Я пытаюсь прочитать avro-файл, который я создал с помощью Spark, однако получаю следующее исключение:
java.lang.NoClassDefFoundError: scala/collection/GenTraversableOnce$class
at com.databricks.spark.avro.DefaultSource$$anonfun$buildReader$1$$anon$1.<init>(DefaultSource.scala:205)
at com.databricks.spark.avro.DefaultSource$$anonfun$buildReader$1.apply(DefaultSource.scala:205)
at com.databricks.spark.avro.DefaultSource$$anonfun$buildReader$1.apply(DefaultSource.scala:160)
at org.apache.spark.sql.execution.datasources.FileFormat$$anon$1.apply(FileFormat.scala:136)
at org.apache.spark.sql.execution.datasources.FileFormat$$anon$1.apply(FileFormat.scala:120)
at org.apache.spark.sql.execution.datasources.FileScanRDD$$anon$1.org$apache$spark$sql$execution$datasources$FileScanRDD$$anon$$readCurrentFile(FileScanRDD.scala:124)

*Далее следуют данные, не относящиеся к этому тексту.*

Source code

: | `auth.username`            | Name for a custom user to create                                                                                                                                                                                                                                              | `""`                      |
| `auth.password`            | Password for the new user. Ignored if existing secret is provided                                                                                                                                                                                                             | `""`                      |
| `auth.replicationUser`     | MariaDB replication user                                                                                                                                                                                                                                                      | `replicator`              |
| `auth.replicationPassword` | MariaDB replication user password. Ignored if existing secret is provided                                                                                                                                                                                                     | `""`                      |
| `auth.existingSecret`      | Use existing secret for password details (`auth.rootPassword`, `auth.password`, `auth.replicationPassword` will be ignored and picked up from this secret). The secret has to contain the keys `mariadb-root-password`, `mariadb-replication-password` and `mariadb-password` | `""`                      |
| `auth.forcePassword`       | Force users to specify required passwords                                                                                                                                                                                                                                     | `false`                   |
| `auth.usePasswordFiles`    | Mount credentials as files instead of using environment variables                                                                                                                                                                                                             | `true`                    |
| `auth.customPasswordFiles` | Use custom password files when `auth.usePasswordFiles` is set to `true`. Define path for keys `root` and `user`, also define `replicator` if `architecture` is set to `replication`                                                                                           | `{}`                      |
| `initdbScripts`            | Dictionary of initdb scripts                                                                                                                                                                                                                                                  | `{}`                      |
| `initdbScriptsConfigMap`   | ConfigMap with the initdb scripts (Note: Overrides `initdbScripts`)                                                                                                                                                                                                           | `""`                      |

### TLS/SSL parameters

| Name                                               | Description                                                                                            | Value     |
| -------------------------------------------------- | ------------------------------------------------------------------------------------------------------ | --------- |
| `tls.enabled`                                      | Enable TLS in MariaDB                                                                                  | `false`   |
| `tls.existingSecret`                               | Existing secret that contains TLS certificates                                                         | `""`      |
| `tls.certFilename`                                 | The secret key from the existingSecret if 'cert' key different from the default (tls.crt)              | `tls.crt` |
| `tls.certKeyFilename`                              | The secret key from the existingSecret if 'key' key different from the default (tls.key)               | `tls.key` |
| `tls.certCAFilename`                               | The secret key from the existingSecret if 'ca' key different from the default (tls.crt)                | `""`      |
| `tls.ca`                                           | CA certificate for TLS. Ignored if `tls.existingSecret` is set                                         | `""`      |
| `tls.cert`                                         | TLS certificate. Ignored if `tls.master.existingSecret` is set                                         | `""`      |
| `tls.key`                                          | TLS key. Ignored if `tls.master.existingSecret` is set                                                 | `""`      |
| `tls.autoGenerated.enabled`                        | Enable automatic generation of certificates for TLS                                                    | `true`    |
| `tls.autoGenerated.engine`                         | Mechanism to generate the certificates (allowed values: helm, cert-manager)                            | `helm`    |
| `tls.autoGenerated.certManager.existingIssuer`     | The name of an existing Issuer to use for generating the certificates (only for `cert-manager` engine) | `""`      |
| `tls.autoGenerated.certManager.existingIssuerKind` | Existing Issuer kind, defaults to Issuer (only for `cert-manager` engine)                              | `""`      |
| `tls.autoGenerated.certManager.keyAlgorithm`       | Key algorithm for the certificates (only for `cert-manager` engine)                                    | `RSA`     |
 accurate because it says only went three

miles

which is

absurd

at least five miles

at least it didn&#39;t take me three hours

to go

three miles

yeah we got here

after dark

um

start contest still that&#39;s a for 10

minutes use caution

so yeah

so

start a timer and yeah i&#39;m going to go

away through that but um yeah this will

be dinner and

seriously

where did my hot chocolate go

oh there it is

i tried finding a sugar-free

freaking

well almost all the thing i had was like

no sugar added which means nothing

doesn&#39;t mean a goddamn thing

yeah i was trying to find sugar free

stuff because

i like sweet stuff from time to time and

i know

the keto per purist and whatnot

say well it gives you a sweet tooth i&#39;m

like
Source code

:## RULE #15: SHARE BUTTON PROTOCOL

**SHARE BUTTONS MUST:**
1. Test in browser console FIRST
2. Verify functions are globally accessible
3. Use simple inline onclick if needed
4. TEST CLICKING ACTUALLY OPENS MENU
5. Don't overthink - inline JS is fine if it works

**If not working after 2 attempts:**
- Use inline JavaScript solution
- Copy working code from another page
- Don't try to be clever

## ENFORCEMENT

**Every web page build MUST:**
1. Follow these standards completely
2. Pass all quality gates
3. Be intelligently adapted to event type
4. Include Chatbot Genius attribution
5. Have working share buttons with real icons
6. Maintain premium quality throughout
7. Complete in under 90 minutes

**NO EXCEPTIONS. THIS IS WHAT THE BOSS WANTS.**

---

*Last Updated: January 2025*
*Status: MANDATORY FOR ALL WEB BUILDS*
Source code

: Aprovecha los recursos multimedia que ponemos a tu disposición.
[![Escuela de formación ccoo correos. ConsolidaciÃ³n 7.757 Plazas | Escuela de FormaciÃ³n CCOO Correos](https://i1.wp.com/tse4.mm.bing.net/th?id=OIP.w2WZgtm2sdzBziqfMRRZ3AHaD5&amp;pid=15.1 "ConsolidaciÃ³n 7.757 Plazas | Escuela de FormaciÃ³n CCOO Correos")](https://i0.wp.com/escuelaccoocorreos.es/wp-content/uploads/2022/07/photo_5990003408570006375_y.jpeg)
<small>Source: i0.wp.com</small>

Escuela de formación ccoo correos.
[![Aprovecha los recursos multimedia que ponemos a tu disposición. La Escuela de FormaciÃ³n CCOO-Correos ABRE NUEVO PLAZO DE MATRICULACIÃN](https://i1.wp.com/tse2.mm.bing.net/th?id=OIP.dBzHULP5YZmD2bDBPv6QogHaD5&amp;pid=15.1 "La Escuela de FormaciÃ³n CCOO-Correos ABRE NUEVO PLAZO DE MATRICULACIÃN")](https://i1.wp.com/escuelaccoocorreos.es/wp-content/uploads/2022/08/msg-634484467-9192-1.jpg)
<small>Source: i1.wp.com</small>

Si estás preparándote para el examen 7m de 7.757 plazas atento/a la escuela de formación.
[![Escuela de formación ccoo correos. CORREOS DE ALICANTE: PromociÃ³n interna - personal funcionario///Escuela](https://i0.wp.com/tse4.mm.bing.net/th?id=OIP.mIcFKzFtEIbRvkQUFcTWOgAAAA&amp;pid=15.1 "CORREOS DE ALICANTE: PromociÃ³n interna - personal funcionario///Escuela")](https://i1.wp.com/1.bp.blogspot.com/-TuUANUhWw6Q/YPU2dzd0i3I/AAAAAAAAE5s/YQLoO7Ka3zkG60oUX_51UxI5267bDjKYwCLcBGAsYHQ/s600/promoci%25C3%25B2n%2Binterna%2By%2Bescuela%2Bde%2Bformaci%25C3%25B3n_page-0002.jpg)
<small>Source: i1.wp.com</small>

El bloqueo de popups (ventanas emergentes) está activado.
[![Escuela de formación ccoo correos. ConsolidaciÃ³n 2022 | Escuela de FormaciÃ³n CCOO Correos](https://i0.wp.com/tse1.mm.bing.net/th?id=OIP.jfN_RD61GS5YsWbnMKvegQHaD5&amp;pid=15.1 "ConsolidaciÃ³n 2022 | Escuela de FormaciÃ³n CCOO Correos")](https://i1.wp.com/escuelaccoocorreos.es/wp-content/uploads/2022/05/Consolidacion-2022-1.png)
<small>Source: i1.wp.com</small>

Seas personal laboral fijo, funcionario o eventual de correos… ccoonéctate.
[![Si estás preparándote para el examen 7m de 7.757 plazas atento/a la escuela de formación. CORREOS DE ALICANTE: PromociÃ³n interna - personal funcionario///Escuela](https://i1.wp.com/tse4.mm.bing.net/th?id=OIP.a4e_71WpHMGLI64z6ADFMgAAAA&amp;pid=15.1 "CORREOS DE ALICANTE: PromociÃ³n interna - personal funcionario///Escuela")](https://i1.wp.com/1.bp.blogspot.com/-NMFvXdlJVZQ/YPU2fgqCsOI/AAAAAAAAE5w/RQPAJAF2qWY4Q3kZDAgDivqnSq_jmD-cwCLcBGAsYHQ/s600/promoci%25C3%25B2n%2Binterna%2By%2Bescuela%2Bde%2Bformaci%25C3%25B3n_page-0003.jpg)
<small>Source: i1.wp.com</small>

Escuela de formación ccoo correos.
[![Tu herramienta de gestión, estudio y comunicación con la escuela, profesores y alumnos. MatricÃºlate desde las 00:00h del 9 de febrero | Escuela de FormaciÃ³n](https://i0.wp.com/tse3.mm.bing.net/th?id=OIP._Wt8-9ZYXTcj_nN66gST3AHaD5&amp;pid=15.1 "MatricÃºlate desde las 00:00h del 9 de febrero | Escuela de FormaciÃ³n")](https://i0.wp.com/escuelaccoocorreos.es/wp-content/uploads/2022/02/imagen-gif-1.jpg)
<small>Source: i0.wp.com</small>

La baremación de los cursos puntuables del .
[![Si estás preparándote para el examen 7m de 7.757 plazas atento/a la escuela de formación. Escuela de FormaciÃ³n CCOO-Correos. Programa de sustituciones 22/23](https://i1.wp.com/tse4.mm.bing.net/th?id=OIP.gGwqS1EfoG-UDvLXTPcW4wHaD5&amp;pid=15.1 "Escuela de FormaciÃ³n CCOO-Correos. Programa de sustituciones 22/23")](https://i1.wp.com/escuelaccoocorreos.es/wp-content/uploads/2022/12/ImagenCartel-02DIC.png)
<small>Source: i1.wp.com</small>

at org.apache.spark.sql.execution.datasources.FileScanRDD$$anon$1.nextIterator(FileScanRDD.scala:174)
at org.apache.spark.sql.execution.datasources.FileScanRDD$$anon$1.hasNext(FileScanRDD.scala:105)
at org.apache.spark.sql.catalyst.expressions.GeneratedClass$GeneratedIterator.processNext(Unknown Source)
at org.apache.spark.sql.execution.BufferedRowIterator.hasNext(BufferedRowIterator.java:43)
at org.apache.spark.sql.execution.WholeStageCodegenExec$$anonfun$8$$anon$1.hasNext(WholeStageCodegenExec.scala:395)
at org.apache.spark.sql.execution.SparkPlan$$anonfun$2.apply(SparkPlan.scala:234)
at org.apache.spark.sql.execution.SparkPlan$$anonfun$2.apply(SparkPlan.scala:228)
at org.apache.spark.rdd.RDD$$anonfun$mapPartitionsInternal$1$$anonfun$apply$25.apply(RDD.scala:827)
at org.apache.spark.rdd.RDD$$anonfun$mapPartitionsInternal$1$$anonfun$apply$25.apply(RDD.scala:827)
at org.apache.spark.rdd.MapPartitionsRDD.compute(MapPartitionsRDD.scala:38)
at org.apache.spark.rdd.RDD.computeOrReadCheckpoint(RDD.scala:323)
at org.apache.spark.rdd.RDD.iterator(RDD.scala:287)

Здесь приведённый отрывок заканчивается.